[Start of Attachment]

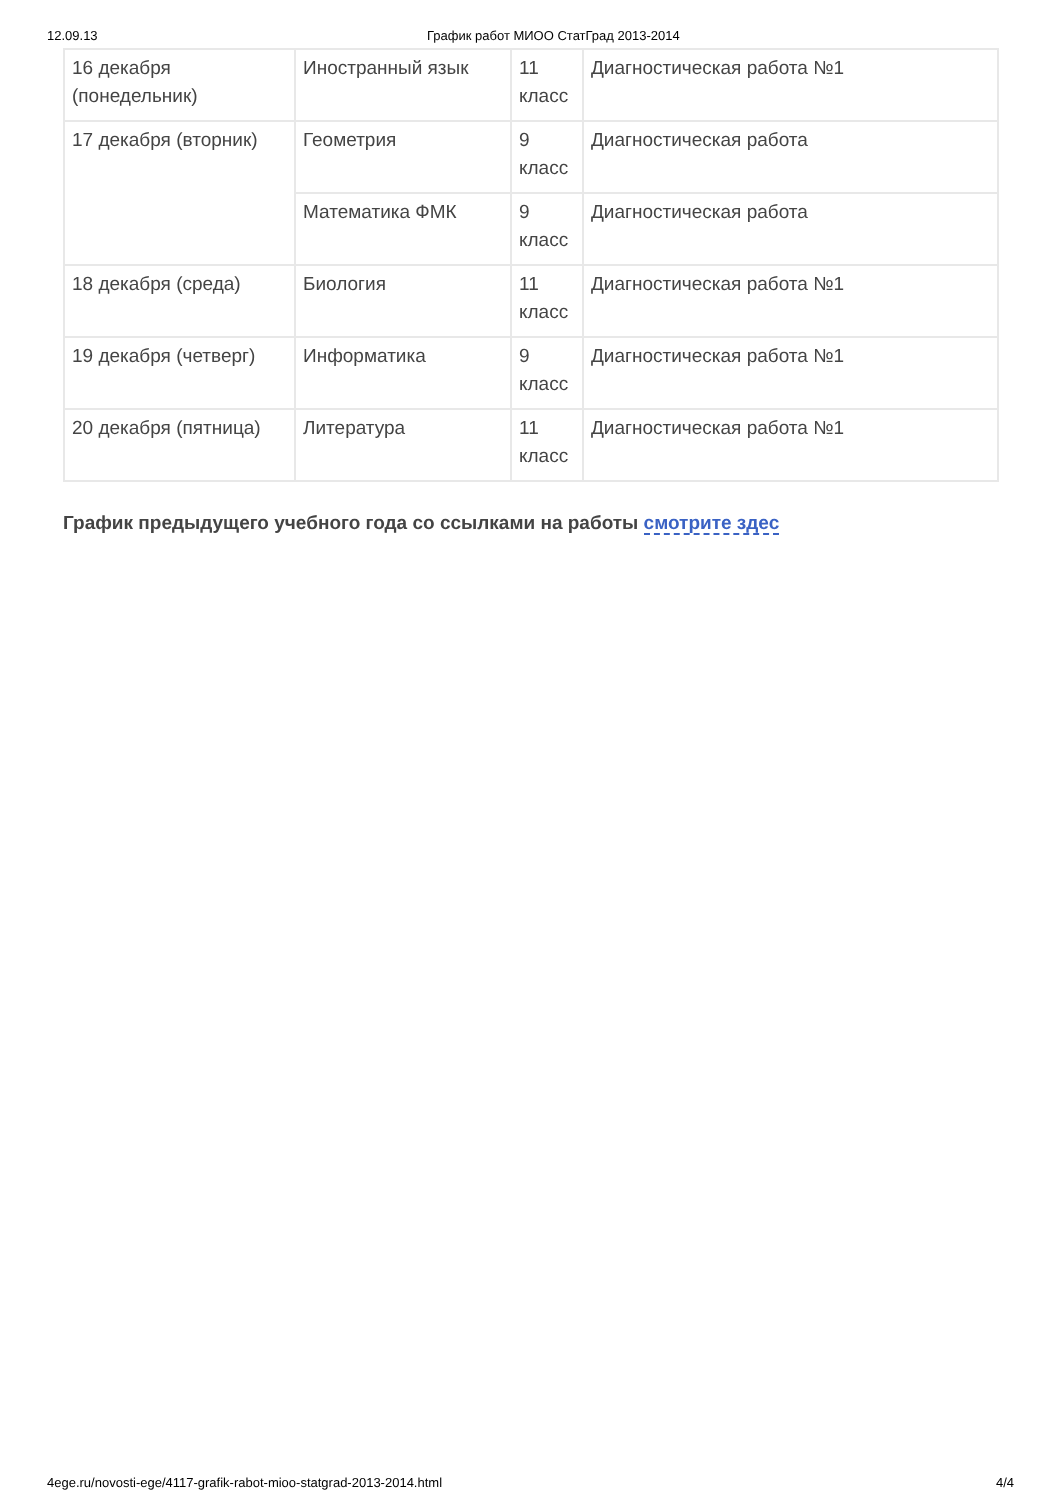12.09.13 График работ МИОО СтатГрад 2013-2014
| 16 декабря (понедельник) | Иностранный язык | 11 класс | Диагностическая работа №1 |
| 17 декабря (вторник) | Геометрия | 9 класс | Диагностическая работа |
| | Математика ФМК | 9 класс | Диагностическая работа |
| 18 декабря (среда) | Биология | 11 класс | Диагностическая работа №1 |
| 19 декабря (четверг) | Информатика | 9 класс | Диагностическая работа №1 |
| 20 декабря (пятница) | Литература | 11 класс | Диагностическая работа №1 |
График предыдущего учебного года со ссылками на работы смотрите здес
4ege.ru/novosti-ege/4117-grafik-rabot-mioo-statgrad-2013-2014.html 4/4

[End of Attachment]

• Your objective: What comes back should match the records exactly, minus any pictures.

• Solution to the problem:
12.09.13 График работ МИОО СтатГрад 2013-2014
| 16 декабря (понедельник) | Иностранный язык | 11 класс | Диагностическая работа №1 |
| 17 декабря (вторник) | Геометрия | 9 класс | Диагностическая работа |
| | Математика ФМК | 9 класс | Диагностическая работа |
| 18 декабря (среда) | Биология | 11 класс | Диагностическая работа №1 |
| 19 декабря (четверг) | Информатика | 9 класс | Диагностическая работа №1 |
| 20 декабря (пятница) | Литература | 11 класс | Диагностическая работа №1 |
График предыдущего учебного года со ссылками на работы смотрите здес
4ege.ru/novosti-ege/4117-grafik-rabot-mioo-statgrad-2013-2014.html 4/4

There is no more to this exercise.